Se informó que alrededor de 300 elementos trabajaban día y noche para encontrarlos. Durante tres semanas huyendo el líder de la banda intentó, sin éxito, sobornar a las autoridades y luego chantajearlas, porque revelaría los nombres de los personajes que participaron en sus cultos y misas negras.
Al percatarse que su final estaba cerca «El Padrino» hizo jurar a sus compañeros un pacto suicida. No estaba dispuesto a parar en la cárcel.
Sin embargo, a Sara Aldrete no le pareció ese plan, así que arrojó un papel por la ventana para denunciar que la mantenían rehén y temía por su vida.
Cuando se enteraron en las oficinas de la delegación y se dio aviso a la Secretaría de Seguridad Pública (SSP), las autoridades prepararon un operativo con 120 agentes para capturarlos. La mañana del 6 de mayo de 1989 un escuadrón rodeó el edificio de la calle Sena y al verse los delincuentes acorralados comenzaron a disparar.

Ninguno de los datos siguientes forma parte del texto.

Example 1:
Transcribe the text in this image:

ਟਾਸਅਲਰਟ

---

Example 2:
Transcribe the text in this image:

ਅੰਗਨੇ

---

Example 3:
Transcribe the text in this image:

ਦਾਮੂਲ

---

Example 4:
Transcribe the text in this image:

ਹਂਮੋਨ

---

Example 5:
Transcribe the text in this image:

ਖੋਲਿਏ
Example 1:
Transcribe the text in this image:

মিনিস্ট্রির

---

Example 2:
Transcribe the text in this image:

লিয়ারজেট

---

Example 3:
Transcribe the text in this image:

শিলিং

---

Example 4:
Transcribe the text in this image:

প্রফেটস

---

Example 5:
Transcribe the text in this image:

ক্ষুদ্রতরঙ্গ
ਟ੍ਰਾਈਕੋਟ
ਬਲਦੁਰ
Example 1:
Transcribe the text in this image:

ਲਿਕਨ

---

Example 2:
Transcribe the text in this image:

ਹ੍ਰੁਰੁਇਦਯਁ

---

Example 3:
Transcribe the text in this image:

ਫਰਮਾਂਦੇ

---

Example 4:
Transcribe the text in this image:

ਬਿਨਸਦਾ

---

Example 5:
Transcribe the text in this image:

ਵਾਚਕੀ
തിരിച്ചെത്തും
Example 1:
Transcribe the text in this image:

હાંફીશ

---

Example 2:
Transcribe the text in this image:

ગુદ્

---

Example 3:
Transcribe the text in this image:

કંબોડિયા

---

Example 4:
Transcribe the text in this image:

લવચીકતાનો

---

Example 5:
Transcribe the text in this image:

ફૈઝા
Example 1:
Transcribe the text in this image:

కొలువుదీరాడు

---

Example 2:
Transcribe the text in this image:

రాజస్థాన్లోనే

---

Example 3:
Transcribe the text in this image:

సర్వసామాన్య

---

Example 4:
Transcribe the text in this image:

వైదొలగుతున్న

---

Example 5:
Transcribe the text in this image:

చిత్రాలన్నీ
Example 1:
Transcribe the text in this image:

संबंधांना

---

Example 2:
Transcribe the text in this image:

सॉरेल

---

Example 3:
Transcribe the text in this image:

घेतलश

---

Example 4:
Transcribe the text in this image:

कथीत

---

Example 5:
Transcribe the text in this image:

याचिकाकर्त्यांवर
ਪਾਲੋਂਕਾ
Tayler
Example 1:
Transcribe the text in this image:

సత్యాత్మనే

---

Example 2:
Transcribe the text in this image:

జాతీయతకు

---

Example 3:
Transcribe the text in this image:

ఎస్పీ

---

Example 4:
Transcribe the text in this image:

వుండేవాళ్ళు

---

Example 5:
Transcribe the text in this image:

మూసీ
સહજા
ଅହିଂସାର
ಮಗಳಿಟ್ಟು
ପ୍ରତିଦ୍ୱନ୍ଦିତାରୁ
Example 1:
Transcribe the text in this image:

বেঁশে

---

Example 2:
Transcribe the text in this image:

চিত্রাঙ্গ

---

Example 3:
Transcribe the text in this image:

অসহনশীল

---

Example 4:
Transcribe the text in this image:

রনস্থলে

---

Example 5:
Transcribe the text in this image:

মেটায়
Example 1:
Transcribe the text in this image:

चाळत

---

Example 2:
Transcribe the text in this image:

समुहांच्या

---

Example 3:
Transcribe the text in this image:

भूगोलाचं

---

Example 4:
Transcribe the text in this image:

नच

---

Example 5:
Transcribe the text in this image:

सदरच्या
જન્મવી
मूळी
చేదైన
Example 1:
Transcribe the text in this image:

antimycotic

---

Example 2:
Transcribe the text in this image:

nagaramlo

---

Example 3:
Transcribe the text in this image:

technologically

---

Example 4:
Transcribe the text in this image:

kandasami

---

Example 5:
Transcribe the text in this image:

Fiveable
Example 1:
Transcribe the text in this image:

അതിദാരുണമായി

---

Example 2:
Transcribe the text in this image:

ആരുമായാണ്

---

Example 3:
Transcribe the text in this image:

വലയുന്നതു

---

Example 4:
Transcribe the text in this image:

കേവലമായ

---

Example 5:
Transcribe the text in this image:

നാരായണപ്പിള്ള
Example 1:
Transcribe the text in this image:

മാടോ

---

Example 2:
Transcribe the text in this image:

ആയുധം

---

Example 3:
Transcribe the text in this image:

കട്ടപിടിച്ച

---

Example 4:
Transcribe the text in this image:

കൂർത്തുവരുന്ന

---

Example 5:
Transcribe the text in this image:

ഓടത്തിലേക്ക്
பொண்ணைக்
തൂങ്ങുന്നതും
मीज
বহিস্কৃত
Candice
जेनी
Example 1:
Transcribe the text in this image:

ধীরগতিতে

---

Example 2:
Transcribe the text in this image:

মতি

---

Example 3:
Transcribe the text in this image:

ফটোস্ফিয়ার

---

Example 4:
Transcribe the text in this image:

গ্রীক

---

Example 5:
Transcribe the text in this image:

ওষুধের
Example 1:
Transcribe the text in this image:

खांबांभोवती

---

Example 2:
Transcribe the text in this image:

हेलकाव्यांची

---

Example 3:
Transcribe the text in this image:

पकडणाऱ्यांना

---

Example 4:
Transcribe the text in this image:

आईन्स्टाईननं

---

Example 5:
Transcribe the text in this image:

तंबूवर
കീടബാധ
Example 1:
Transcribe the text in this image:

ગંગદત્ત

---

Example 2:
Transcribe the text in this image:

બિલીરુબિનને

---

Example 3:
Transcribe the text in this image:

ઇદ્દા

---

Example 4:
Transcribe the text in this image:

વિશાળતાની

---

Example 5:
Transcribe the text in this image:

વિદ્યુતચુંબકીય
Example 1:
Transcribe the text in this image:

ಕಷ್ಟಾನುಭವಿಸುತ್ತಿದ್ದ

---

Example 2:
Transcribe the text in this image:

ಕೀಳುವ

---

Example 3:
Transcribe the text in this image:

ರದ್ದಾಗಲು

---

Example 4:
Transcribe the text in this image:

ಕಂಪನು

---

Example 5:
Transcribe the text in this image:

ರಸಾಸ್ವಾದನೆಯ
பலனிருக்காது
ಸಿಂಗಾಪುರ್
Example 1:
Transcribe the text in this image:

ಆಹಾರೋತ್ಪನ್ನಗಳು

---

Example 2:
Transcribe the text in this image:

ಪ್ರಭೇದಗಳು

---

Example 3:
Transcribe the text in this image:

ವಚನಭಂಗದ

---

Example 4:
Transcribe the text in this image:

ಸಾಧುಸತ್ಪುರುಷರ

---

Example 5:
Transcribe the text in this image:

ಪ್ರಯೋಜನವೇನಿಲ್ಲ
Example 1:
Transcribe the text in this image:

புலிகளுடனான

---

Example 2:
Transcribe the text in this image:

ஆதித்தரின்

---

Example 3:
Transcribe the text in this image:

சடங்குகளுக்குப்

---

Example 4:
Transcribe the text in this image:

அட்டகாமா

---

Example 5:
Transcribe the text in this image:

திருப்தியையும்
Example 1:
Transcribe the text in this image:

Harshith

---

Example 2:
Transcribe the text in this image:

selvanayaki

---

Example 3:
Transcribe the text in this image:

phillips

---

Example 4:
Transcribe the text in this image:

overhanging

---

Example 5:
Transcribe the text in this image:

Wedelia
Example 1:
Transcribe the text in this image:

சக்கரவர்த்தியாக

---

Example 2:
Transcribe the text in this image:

Con un rifle de asalto AK–47 Álvaro De León «El Duby» abrió fuego contra los policías, pero éstos respondieron con sus ametralladoras y los «Narcosatánicos» se replegaron.
Desesperado, Constanzo, al ver que su final estaba cerca, le ordenó a su mercenario que lo matara. Se encerró en un armario junto con Martín Quintana (su mayordomo y pareja sentimental) y Álvaro descargó sobre ellos su poderosa arma.
En medio de un momento de caos y tensión la policía logró ingresar y detener al sicario, junto con Sara Aldrete y Omar Ochoa, el otro integrante de la secta.
El principal sospechoso y sacerdote del «Palo Mayombe», la religión afroantillana que Constanzo practicaba, había muerto y no hubo hechizo alguno que impidiera su caída. Tenía 27 años.
Después de ingresar a las salas del Servicio Médico Forense (Semefo) no se informó el paradero de sus restos, originando diversas especulaciones, como que las autoridades no deseaban que su tumba fuera un objeto de culto o profanación por los curanderos.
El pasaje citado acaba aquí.